How Sleep Helps Us Remember and Forget

Post by Amanda McFarlan

What’s the deal with sleep?

Humans spend approximately one third of their lives sleeping, so it is no surprise that we’re curious about it! Sleep has a wide variety of benefits, like repairing and regenerating tissues in the body, improving cognitive and physical performance, and consolidating memories. On the other hand, a chronic lack of sleep can put us at risk of developing health problems like cardiovascular disease, high blood pressure, diabetes, and depression. So, what happens when we sleep? Every night, when our heads hit the pillow, we enter into the first stage of ‘non-Rapid Eye Movement’ (non-REM) sleep. Non-REM sleep consists of 4 stages, with Stage 1 being the lightest sleep stage and Stage 4 being the deepest. Your body moves through the 4 stages of non-REM sleep and finally through REM sleep in a cycle that takes approximately 90 minutes, and this cycle is repeated throughout the night. Non-REM and REM sleep are characterized by different brain activity patterns, with non-REM sleep creating slow waves in its deepest stages, called ‘slow-wave sleep’, and REM sleep generating activity patterns that resemble wakefulness. The role of non-REM and REM sleep in the transfer and long-term storage of memories, known as memory consolidation, has been studied for many years. Here, we will discuss how sleep helps us remember or forget, as well as what goes wrong when we don’t sleep.
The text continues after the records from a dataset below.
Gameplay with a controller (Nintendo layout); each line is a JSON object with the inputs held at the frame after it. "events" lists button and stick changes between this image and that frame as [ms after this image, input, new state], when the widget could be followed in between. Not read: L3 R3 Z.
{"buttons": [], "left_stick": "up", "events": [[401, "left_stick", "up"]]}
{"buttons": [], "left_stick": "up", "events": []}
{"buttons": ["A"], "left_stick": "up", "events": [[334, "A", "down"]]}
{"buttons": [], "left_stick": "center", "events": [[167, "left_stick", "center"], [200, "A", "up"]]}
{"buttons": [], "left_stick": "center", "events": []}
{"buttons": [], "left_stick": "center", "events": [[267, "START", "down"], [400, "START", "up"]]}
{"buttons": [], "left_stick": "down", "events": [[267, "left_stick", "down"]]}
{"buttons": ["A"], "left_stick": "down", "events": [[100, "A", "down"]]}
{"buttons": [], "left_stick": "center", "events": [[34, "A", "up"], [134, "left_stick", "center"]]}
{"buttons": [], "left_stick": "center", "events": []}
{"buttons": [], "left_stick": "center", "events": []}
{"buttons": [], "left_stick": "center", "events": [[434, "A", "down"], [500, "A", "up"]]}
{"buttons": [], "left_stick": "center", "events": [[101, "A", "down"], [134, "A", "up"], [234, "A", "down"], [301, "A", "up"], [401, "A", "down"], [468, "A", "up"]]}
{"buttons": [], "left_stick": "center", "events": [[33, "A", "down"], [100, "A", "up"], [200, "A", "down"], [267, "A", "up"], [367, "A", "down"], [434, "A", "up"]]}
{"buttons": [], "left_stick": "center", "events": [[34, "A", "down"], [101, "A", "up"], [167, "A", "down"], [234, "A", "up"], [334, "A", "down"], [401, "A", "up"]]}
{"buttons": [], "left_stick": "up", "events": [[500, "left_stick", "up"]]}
How does sleep help us remember?

Evidence strongly suggests that sleep is integral to memory consolidation. For example, a behavioural study, in which participants performed a visual task, a motor sequence task, and a motor adaptation task, found that participants’ performance was greatly improved if they had a full night’s sleep compared to those that did not sleep. The degree of performance improvement for each type of task was dependent on improved sleep in different stages in the sleep cycle. These findings suggest that non-REM and REM sleep both play an important role in memory consolidation. In line with this, other studies have shown that intensive learning of a new task is followed by increased time spent in REM sleep, resulting in subsequent task improvement, as well as the amplification of slow waves during non-REM sleep. Sleep results in a reactivation of cells in the hippocampus, which subsequently reactivate representations of memory in the cortex, also known as an engram. Over time, after many reactivations, these memories become distributed and consolidated within the cortex.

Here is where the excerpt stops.